— EXERCISE —
Swap "scientific name" for "species name" throughout the entries and write them out again with everything else unchanged, leaving out the pictures.

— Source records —

================

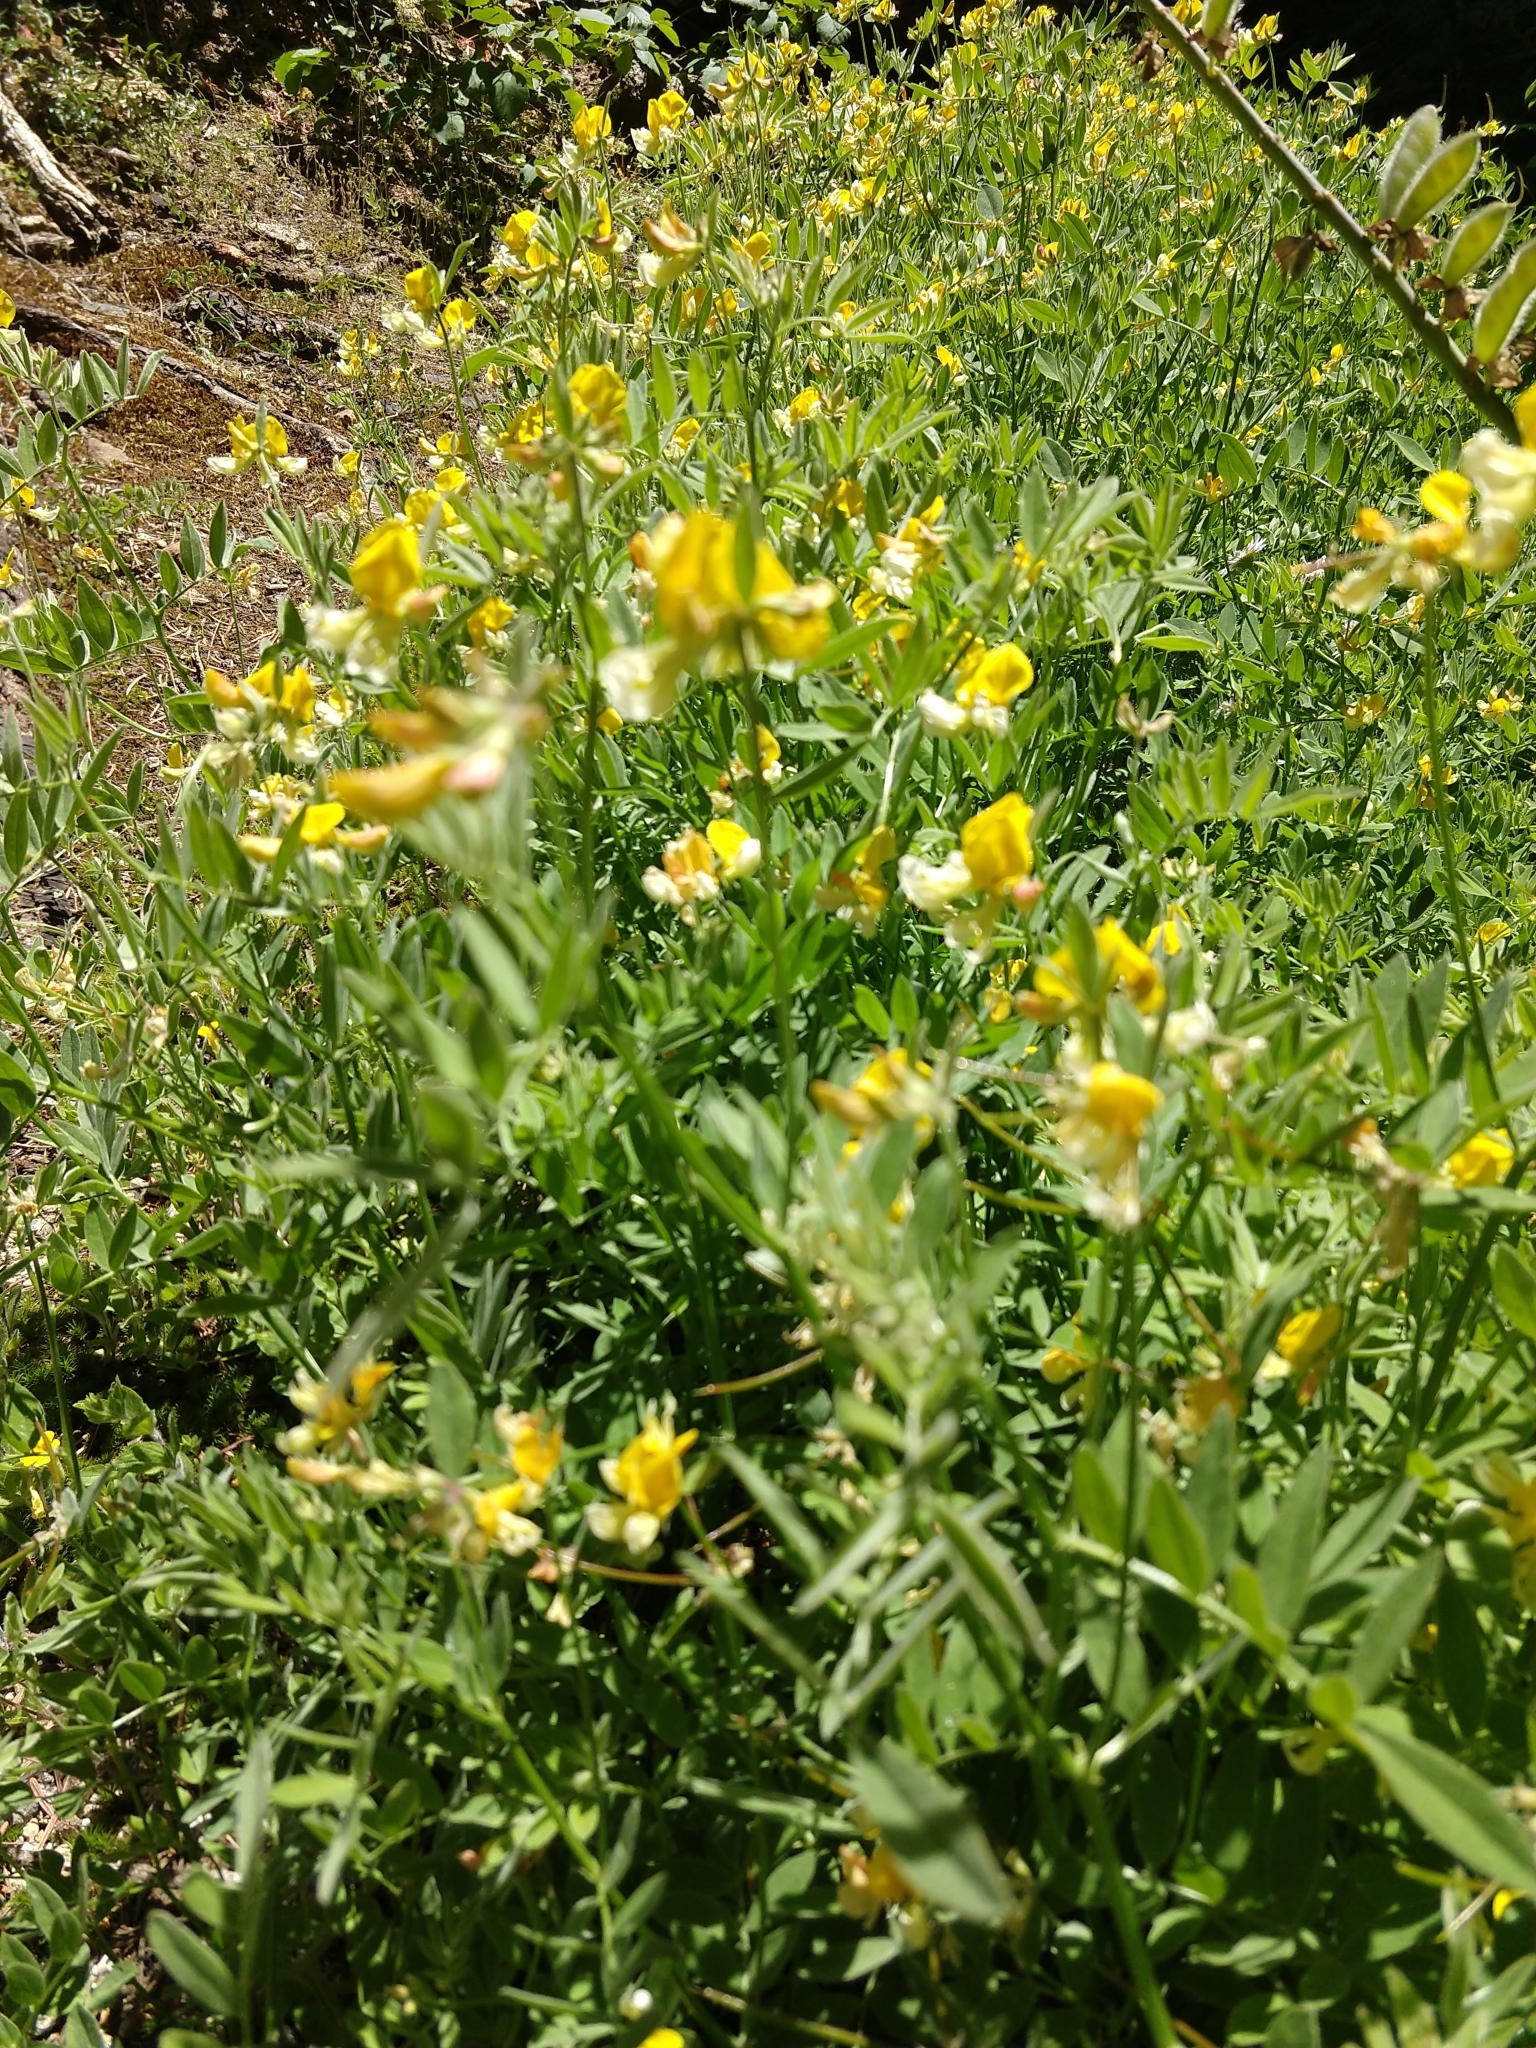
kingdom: Plantae
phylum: Tracheophyta
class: Magnoliopsida
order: Fabales
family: Fabaceae
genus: Hosackia
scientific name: Hosackia oblongifolia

================

— WRITTEN ANSWER —
kingdom: Plantae
phylum: Tracheophyta
class: Magnoliopsida
order: Fabales
family: Fabaceae
genus: Hosackia
species name: Hosackia oblongifolia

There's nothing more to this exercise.